DATA RECORDS:
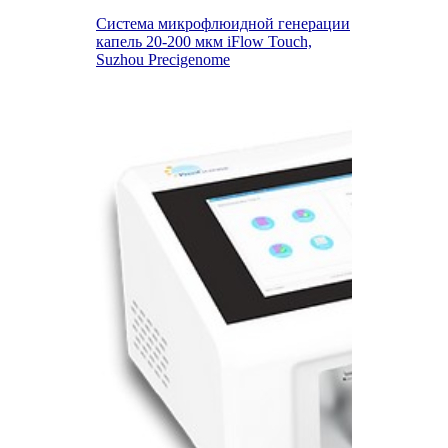
Система микрофлюидной генерации
капель 20-200 мкм iFlow Touch,
Suzhou Precigenome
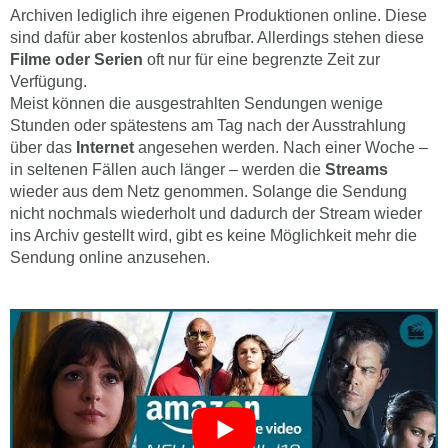
Archiven lediglich ihre eigenen Produktionen online. Diese
sind dafür aber kostenlos abrufbar. Allerdings stehen diese
Filme oder Serien
oft nur für eine begrenzte Zeit zur
Verfügung.
Meist können die ausgestrahlten Sendungen wenige
Stunden oder spätestens am Tag nach der Ausstrahlung
über das
Internet
angesehen werden. Nach einer Woche –
in seltenen Fällen auch länger – werden die
Streams
wieder aus dem Netz genommen. Solange die Sendung
nicht nochmals wiederholt und dadurch der Stream wieder
ins Archiv gestellt wird, gibt es keine Möglichkeit mehr die
Sendung online anzusehen.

YOUR INSTRUCTIONS:
Although the material contains pictures, only the lines are to be written out, exactly as they stand.

OUTPUT FOR THIS TASK:
Система микрофлюидной генерации
капель 20-200 мкм iFlow Touch,
Suzhou Precigenome
Archiven lediglich ihre eigenen Produktionen online. Diese
sind dafür aber kostenlos abrufbar. Allerdings stehen diese
Filme oder Serien
oft nur für eine begrenzte Zeit zur
Verfügung.
Meist können die ausgestrahlten Sendungen wenige
Stunden oder spätestens am Tag nach der Ausstrahlung
über das
Internet
angesehen werden. Nach einer Woche –
in seltenen Fällen auch länger – werden die
Streams
wieder aus dem Netz genommen. Solange die Sendung
nicht nochmals wiederholt und dadurch der Stream wieder
ins Archiv gestellt wird, gibt es keine Möglichkeit mehr die
Sendung online anzusehen.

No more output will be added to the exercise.